Body Memory at the Princeton University Art Museum
October 11, 2008-January 4, 2009

"Body Memory" gathers together contemporary works-most of them from the museum's permanent collection-that deploy the human body as either subject or material. As one might expect, many of the pieces in the exhibition examine issues of power and desire as they relate to the objectified or idealized human form. Kenyan-born, New York-based artist Wangechi Mutu's Chorus Line, 2008, comprises eight contorted, or violently deformed, female figures created with watercolor and collaged elements. Their exaggeratedly large rear ends and breasts, as well as, in one instance, multiple drooping labia, recall in equal measure the Hottentot Venus and the Venus of Willendorf, a Paleolithic sculpture generally considered to represent a fertility goddess. Like Mutu, the late Cuban-American artist Ana Mendieta inverts the hypersexualization of the "other" female form through exaggeration and satire in Untitled (Glass on Body Imprints-Face), 1972, thirteen gelatin-silver prints in which she distorts and smears her face by pressing it against glass. Elsewhere, Andy Warhol's two Polaroids-both Untitled, 1977-offer a discomfiting, though succinct, commentary on the ambiguity and flexibility of gender: The first photograph depicts a naked man's genitals, and the second presents what is presumably the same man with his genitals tucked out of sight between his legs.

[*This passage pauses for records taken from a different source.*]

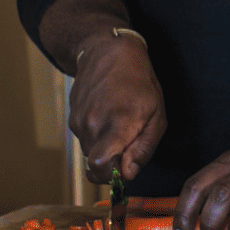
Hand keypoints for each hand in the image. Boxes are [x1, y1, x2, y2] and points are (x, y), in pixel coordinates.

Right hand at [67, 30, 165, 183]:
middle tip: (129, 142)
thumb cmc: (140, 83)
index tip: (124, 169)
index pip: (100, 165)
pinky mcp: (71, 118)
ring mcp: (79, 121)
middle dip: (113, 163)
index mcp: (118, 124)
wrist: (109, 53)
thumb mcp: (157, 115)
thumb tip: (128, 174)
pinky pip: (84, 139)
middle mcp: (93, 124)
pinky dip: (96, 136)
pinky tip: (107, 116)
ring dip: (105, 147)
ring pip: (90, 152)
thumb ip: (144, 149)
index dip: (111, 176)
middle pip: (96, 165)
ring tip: (119, 122)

In a large room in the middle of the exhibition, Yinka Shonibare's video Un Ballo in Maschera (A Masked Ball), 2004, likewise plays with the conventions of gender and its attendant connotations of power. The work reimagines the 1792 assassination of King Gustav III of Sweden at a masked ball, with a female actress playing the part of the king. Instead of historically accurate costumes, the dancing cast wears period-specific styles made from what most consider to be indigenous African cloth (though it is actually Dutch wax-printed cotton fabric), which has been exported to West Africa since the late eighteenth century. For Shonibare, these costumes represent the radical shifts that accompanied Europe's colonization of Africa in search of new markets. As such, subtextual parallels to today's neocolonialist free-trade practices are difficult to ignore.